» EXERCISE INSTRUCTIONS: Find and return every line of the data that contains the word "read".

── WORKING DATA

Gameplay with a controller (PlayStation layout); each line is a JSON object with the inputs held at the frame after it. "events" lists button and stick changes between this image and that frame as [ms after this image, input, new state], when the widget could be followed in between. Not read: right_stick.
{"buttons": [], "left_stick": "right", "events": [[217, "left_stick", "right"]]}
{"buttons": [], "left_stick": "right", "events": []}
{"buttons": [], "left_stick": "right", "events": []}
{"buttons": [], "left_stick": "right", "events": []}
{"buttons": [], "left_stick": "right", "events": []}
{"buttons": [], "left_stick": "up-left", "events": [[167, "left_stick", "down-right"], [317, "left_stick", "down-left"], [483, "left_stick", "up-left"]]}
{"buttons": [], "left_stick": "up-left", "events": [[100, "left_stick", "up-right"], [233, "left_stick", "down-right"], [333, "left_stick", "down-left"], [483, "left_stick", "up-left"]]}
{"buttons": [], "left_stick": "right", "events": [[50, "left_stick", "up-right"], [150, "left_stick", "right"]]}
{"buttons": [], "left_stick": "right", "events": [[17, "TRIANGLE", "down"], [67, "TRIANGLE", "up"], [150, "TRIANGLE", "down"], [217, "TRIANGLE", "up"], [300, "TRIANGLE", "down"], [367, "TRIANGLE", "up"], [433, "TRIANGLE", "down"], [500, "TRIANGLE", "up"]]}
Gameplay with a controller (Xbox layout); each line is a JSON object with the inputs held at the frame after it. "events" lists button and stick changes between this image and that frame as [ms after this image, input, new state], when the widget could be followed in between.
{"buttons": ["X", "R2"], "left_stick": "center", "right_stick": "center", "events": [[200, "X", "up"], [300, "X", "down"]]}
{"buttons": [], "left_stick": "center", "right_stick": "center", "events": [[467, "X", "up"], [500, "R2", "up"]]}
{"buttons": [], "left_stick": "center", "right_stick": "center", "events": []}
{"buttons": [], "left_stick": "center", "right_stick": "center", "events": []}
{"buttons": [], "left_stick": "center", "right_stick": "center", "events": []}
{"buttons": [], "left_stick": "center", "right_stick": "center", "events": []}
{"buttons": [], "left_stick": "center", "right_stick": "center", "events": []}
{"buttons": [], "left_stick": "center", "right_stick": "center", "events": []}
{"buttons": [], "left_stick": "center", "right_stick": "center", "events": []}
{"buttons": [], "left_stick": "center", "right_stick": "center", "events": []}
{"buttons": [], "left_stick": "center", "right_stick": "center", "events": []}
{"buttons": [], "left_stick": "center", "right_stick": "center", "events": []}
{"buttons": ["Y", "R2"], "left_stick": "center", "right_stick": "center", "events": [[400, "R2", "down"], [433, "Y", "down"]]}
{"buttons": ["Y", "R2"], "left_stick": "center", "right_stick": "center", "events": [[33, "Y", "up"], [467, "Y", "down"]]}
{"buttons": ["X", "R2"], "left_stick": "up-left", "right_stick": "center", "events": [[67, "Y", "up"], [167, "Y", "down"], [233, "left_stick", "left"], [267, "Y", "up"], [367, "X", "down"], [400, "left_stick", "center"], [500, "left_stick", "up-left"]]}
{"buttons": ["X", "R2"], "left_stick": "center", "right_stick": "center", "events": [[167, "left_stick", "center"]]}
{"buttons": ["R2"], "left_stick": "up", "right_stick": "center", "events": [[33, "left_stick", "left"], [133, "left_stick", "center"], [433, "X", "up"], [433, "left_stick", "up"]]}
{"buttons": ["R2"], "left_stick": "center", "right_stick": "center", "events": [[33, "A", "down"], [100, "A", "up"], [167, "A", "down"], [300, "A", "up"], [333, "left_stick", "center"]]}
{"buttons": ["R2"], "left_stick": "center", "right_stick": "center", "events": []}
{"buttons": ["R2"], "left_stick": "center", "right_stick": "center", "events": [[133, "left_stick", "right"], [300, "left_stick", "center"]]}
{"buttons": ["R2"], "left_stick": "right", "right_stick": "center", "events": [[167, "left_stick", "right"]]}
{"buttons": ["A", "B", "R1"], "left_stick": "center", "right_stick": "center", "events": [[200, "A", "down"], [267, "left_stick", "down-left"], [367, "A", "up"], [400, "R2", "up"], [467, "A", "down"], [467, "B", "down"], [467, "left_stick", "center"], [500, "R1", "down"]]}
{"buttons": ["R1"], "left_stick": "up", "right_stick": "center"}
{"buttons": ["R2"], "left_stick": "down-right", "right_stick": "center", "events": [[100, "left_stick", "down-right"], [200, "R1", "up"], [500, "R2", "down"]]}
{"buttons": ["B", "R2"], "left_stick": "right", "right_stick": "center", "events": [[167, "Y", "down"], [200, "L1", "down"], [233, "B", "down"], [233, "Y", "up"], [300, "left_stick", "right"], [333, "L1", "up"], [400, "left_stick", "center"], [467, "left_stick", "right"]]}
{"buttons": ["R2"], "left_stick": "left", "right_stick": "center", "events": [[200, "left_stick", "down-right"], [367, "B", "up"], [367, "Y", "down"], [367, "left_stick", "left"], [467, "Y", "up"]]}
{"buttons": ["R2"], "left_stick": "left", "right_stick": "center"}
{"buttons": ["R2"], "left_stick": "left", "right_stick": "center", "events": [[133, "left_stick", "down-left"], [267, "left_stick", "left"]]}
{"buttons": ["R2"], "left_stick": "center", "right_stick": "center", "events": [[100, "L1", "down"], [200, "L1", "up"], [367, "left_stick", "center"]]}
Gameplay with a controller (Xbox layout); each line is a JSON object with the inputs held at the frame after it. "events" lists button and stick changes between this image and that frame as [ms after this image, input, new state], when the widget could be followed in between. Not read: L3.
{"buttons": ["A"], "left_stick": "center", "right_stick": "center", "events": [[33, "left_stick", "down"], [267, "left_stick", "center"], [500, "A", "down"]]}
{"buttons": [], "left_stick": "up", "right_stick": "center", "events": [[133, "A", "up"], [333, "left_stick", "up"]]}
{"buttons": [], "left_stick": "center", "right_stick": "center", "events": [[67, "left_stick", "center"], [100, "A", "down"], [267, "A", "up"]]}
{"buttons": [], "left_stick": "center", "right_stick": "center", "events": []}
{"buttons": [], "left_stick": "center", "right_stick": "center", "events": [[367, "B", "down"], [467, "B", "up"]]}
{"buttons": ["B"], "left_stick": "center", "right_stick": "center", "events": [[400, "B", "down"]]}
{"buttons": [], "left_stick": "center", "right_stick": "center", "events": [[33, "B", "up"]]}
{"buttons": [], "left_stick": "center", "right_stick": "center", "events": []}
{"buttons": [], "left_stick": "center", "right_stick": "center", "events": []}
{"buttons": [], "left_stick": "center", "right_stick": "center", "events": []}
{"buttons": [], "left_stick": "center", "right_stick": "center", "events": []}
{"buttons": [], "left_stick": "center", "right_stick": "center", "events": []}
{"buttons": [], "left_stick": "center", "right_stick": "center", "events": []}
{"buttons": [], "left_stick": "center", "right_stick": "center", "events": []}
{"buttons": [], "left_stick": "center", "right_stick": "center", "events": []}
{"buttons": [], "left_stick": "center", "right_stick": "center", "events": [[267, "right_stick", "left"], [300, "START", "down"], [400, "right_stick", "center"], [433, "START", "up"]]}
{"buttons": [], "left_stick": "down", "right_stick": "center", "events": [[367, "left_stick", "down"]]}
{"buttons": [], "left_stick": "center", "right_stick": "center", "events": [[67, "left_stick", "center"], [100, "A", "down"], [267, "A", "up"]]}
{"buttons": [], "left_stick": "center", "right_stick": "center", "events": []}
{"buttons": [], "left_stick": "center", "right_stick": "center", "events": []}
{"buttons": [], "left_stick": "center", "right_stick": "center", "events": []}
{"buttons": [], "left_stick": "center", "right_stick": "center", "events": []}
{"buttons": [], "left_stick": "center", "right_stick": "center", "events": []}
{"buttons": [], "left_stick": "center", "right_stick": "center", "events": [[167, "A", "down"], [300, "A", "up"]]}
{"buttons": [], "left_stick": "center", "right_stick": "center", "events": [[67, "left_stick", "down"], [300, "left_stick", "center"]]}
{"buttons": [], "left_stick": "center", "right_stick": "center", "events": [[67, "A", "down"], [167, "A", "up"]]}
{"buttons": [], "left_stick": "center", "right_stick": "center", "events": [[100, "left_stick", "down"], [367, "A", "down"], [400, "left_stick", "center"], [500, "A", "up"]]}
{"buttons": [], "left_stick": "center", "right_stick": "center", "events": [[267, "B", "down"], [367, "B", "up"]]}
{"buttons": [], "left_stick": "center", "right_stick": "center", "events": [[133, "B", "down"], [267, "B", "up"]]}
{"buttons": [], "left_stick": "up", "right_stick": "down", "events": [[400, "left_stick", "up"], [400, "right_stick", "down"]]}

────

» EXERCISE ANSWER:
Gameplay with a controller (PlayStation layout); each line is a JSON object with the inputs held at the frame after it. "events" lists button and stick changes between this image and that frame as [ms after this image, input, new state], when the widget could be followed in between. Not read: right_stick.
Gameplay with a controller (Xbox layout); each line is a JSON object with the inputs held at the frame after it. "events" lists button and stick changes between this image and that frame as [ms after this image, input, new state], when the widget could be followed in between. Not read: L3.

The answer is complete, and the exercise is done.